# Goal
Copy out every line of the entries below word for word, from the first line to the last.

# Given entries
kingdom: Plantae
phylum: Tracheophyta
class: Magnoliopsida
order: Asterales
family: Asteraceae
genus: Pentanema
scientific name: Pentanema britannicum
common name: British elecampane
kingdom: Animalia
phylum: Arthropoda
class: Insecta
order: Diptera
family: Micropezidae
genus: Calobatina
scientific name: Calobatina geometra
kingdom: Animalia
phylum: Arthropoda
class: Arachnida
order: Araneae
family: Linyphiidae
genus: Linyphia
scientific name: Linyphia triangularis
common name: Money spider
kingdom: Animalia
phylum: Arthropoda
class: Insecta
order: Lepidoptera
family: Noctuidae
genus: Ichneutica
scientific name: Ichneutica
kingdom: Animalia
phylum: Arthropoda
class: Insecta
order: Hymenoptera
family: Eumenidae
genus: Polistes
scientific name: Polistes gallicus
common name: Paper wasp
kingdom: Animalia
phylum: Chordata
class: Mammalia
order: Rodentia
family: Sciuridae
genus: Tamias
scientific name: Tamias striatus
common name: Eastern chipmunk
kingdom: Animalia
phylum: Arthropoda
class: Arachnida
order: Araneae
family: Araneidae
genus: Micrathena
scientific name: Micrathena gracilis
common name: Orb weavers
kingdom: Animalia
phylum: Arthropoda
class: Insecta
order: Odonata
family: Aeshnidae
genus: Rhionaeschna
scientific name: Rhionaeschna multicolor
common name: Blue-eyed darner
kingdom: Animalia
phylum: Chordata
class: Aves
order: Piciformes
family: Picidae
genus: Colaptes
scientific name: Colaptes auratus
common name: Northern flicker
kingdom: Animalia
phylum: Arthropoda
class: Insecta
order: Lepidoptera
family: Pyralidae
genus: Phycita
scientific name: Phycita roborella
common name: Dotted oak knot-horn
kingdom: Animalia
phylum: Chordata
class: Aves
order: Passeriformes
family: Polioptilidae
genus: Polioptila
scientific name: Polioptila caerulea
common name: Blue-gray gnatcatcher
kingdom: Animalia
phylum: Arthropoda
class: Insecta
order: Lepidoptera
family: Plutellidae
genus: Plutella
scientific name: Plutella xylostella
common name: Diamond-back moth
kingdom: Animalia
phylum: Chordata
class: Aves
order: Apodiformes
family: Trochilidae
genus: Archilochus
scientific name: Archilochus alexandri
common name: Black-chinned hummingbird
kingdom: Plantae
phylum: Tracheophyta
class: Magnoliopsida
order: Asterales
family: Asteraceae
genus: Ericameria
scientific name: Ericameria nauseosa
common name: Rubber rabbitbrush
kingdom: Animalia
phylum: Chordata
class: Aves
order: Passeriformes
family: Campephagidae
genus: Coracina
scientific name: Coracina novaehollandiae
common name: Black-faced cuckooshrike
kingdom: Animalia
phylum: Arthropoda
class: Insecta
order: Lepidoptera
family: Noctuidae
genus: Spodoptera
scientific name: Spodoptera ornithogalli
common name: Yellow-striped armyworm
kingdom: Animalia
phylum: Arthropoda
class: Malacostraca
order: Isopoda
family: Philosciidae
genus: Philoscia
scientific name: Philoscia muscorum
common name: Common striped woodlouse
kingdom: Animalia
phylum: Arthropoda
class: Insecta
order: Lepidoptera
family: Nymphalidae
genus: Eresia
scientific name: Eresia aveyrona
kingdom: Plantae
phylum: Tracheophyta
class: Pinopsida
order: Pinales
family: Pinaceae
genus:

# Expected answer
kingdom: Plantae
phylum: Tracheophyta
class: Magnoliopsida
order: Asterales
family: Asteraceae
genus: Pentanema
scientific name: Pentanema britannicum
common name: British elecampane
kingdom: Animalia
phylum: Arthropoda
class: Insecta
order: Diptera
family: Micropezidae
genus: Calobatina
scientific name: Calobatina geometra
kingdom: Animalia
phylum: Arthropoda
class: Arachnida
order: Araneae
family: Linyphiidae
genus: Linyphia
scientific name: Linyphia triangularis
common name: Money spider
kingdom: Animalia
phylum: Arthropoda
class: Insecta
order: Lepidoptera
family: Noctuidae
genus: Ichneutica
scientific name: Ichneutica
kingdom: Animalia
phylum: Arthropoda
class: Insecta
order: Hymenoptera
family: Eumenidae
genus: Polistes
scientific name: Polistes gallicus
common name: Paper wasp
kingdom: Animalia
phylum: Chordata
class: Mammalia
order: Rodentia
family: Sciuridae
genus: Tamias
scientific name: Tamias striatus
common name: Eastern chipmunk
kingdom: Animalia
phylum: Arthropoda
class: Arachnida
order: Araneae
family: Araneidae
genus: Micrathena
scientific name: Micrathena gracilis
common name: Orb weavers
kingdom: Animalia
phylum: Arthropoda
class: Insecta
order: Odonata
family: Aeshnidae
genus: Rhionaeschna
scientific name: Rhionaeschna multicolor
common name: Blue-eyed darner
kingdom: Animalia
phylum: Chordata
class: Aves
order: Piciformes
family: Picidae
genus: Colaptes
scientific name: Colaptes auratus
common name: Northern flicker
kingdom: Animalia
phylum: Arthropoda
class: Insecta
order: Lepidoptera
family: Pyralidae
genus: Phycita
scientific name: Phycita roborella
common name: Dotted oak knot-horn
kingdom: Animalia
phylum: Chordata
class: Aves
order: Passeriformes
family: Polioptilidae
genus: Polioptila
scientific name: Polioptila caerulea
common name: Blue-gray gnatcatcher
kingdom: Animalia
phylum: Arthropoda
class: Insecta
order: Lepidoptera
family: Plutellidae
genus: Plutella
scientific name: Plutella xylostella
common name: Diamond-back moth
kingdom: Animalia
phylum: Chordata
class: Aves
order: Apodiformes
family: Trochilidae
genus: Archilochus
scientific name: Archilochus alexandri
common name: Black-chinned hummingbird
kingdom: Plantae
phylum: Tracheophyta
class: Magnoliopsida
order: Asterales
family: Asteraceae
genus: Ericameria
scientific name: Ericameria nauseosa
common name: Rubber rabbitbrush
kingdom: Animalia
phylum: Chordata
class: Aves
order: Passeriformes
family: Campephagidae
genus: Coracina
scientific name: Coracina novaehollandiae
common name: Black-faced cuckooshrike
kingdom: Animalia
phylum: Arthropoda
class: Insecta
order: Lepidoptera
family: Noctuidae
genus: Spodoptera
scientific name: Spodoptera ornithogalli
common name: Yellow-striped armyworm
kingdom: Animalia
phylum: Arthropoda
class: Malacostraca
order: Isopoda
family: Philosciidae
genus: Philoscia
scientific name: Philoscia muscorum
common name: Common striped woodlouse
kingdom: Animalia
phylum: Arthropoda
class: Insecta
order: Lepidoptera
family: Nymphalidae
genus: Eresia
scientific name: Eresia aveyrona
kingdom: Plantae
phylum: Tracheophyta
class: Pinopsida
order: Pinales
family: Pinaceae
genus:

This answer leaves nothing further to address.